Stored entries
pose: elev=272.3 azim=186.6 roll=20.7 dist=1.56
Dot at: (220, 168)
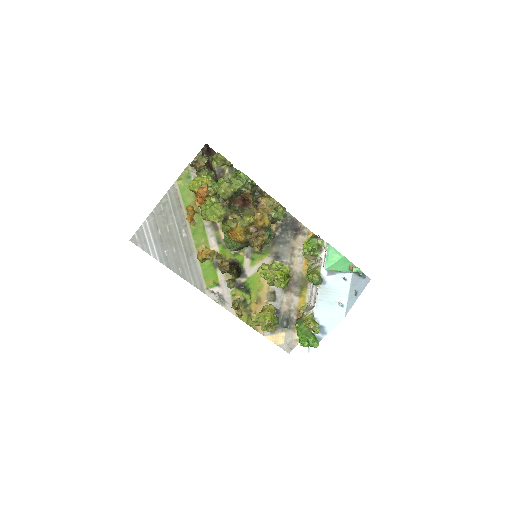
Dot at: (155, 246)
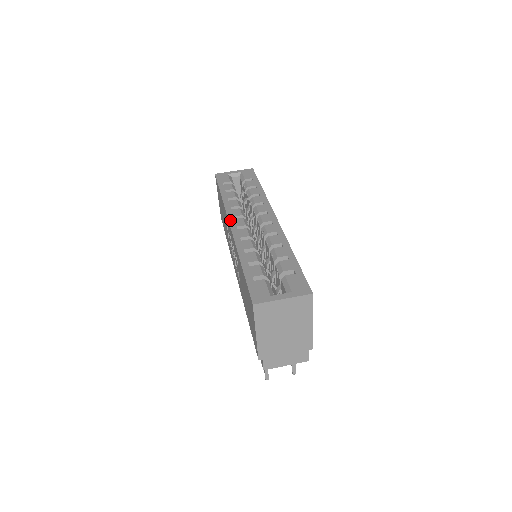
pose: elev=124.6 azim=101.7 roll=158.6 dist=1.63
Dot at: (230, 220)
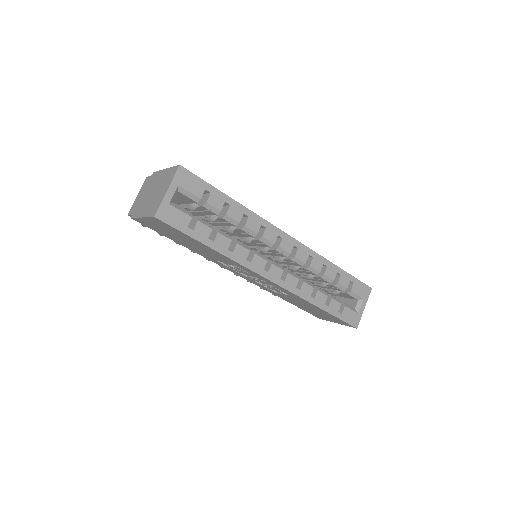
Dot at: (267, 277)
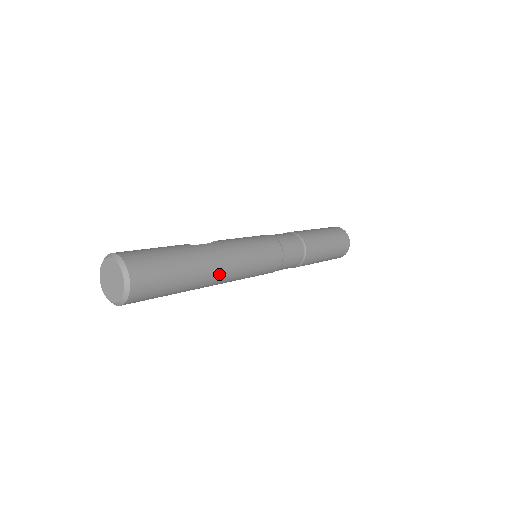
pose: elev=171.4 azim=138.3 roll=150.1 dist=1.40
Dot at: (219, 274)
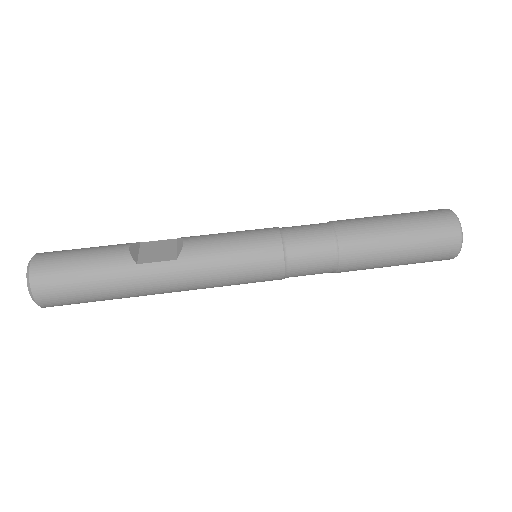
Dot at: (167, 292)
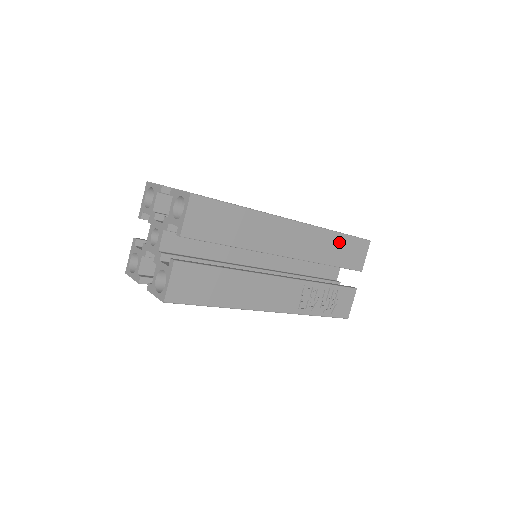
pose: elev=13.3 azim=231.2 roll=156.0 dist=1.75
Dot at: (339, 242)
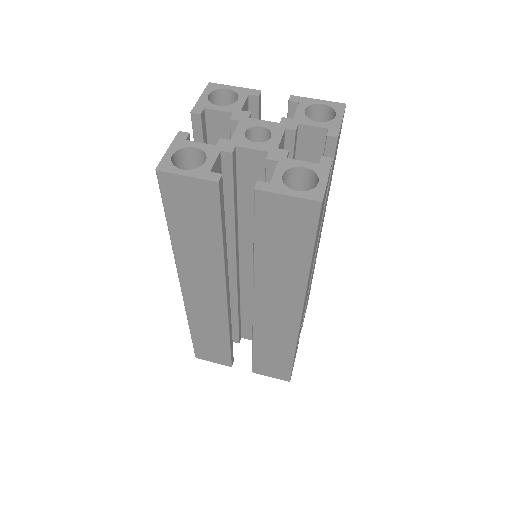
Dot at: occluded
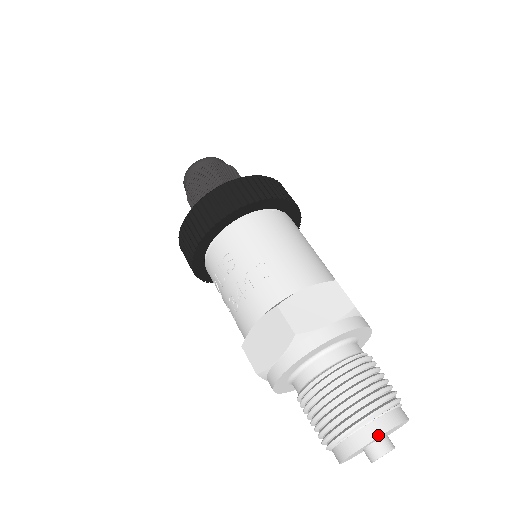
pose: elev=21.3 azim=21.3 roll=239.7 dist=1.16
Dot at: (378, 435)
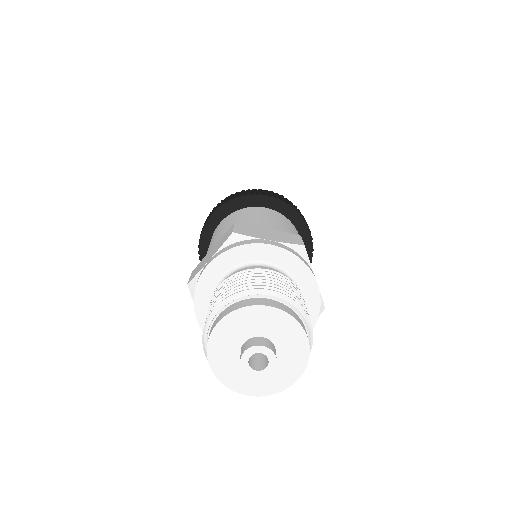
Dot at: (211, 331)
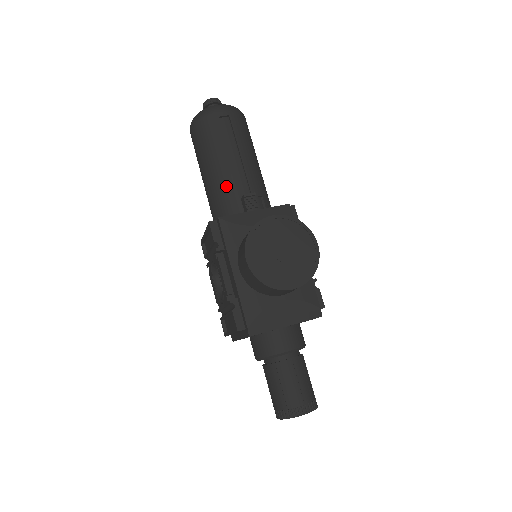
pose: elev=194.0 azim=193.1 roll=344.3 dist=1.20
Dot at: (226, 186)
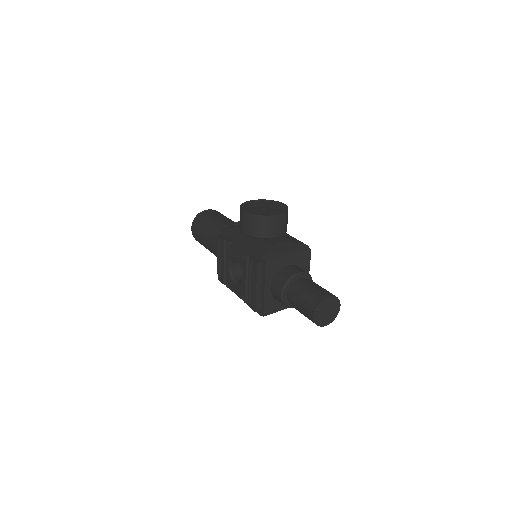
Dot at: occluded
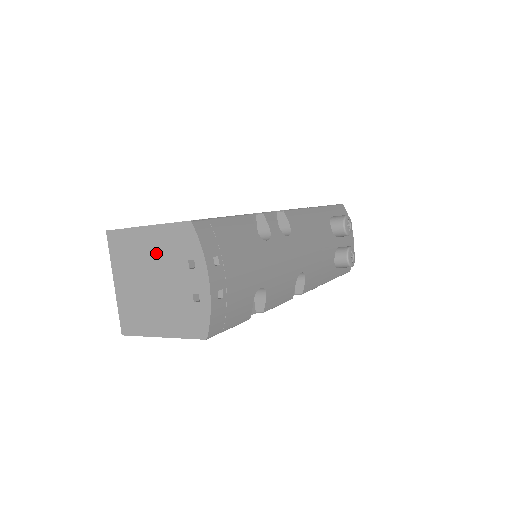
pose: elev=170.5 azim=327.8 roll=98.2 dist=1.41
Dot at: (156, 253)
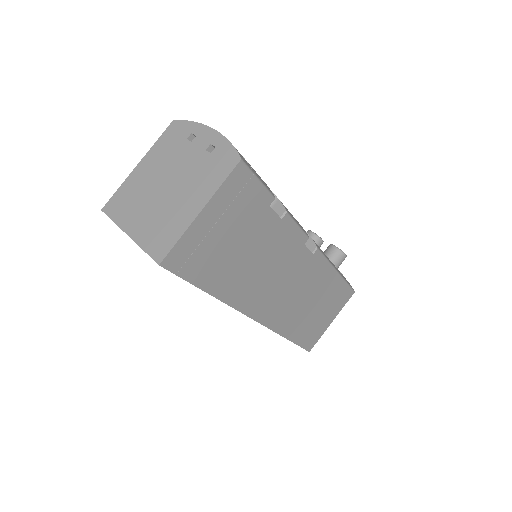
Dot at: (157, 167)
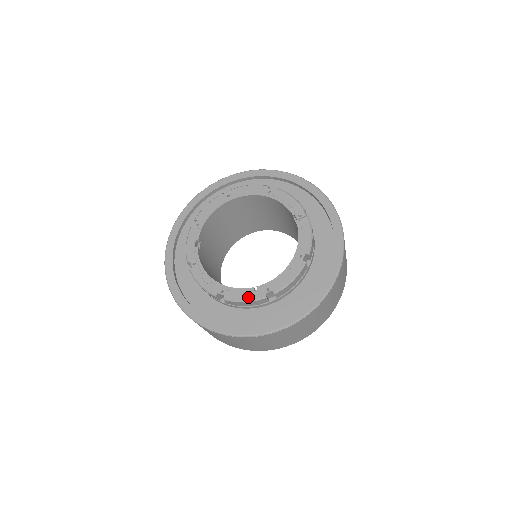
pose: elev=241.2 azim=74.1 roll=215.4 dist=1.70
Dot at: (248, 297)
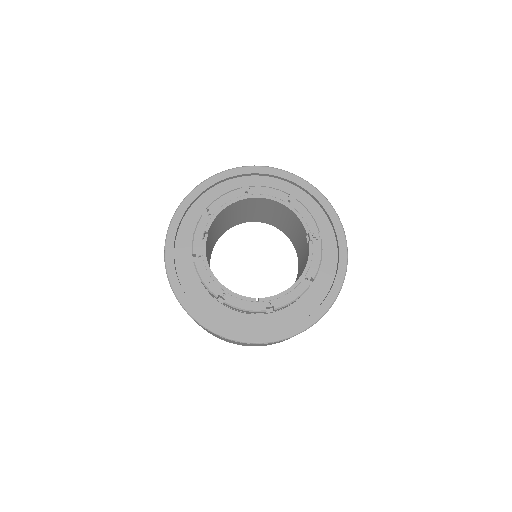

*WRITTEN PROBLEM:*
Copy every line of the material above word for word, leaving out the pictures.

*ANSWER FOR THIS EXERCISE:*
pose: elev=272.3 azim=186.6 roll=20.7 dist=1.56
Dot at: (220, 168)
Dot at: (155, 246)
pose: elev=124.6 azim=101.7 roll=158.6 dist=1.63
Dot at: (230, 220)
Dot at: (267, 277)
pose: elev=171.4 azim=138.3 roll=150.1 dist=1.40
Dot at: (219, 274)
Dot at: (167, 292)
pose: elev=13.3 azim=231.2 roll=156.0 dist=1.75
Dot at: (339, 242)
Dot at: occluded
pose: elev=21.3 azim=21.3 roll=239.7 dist=1.16
Dot at: (378, 435)
Dot at: (211, 331)
pose: elev=194.0 azim=193.1 roll=344.3 dist=1.20
Dot at: (226, 186)
Dot at: occluded
pose: elev=170.5 azim=327.8 roll=98.2 dist=1.41
Dot at: (156, 253)
Dot at: (157, 167)
pose: elev=241.2 azim=74.1 roll=215.4 dist=1.70
Dot at: (248, 297)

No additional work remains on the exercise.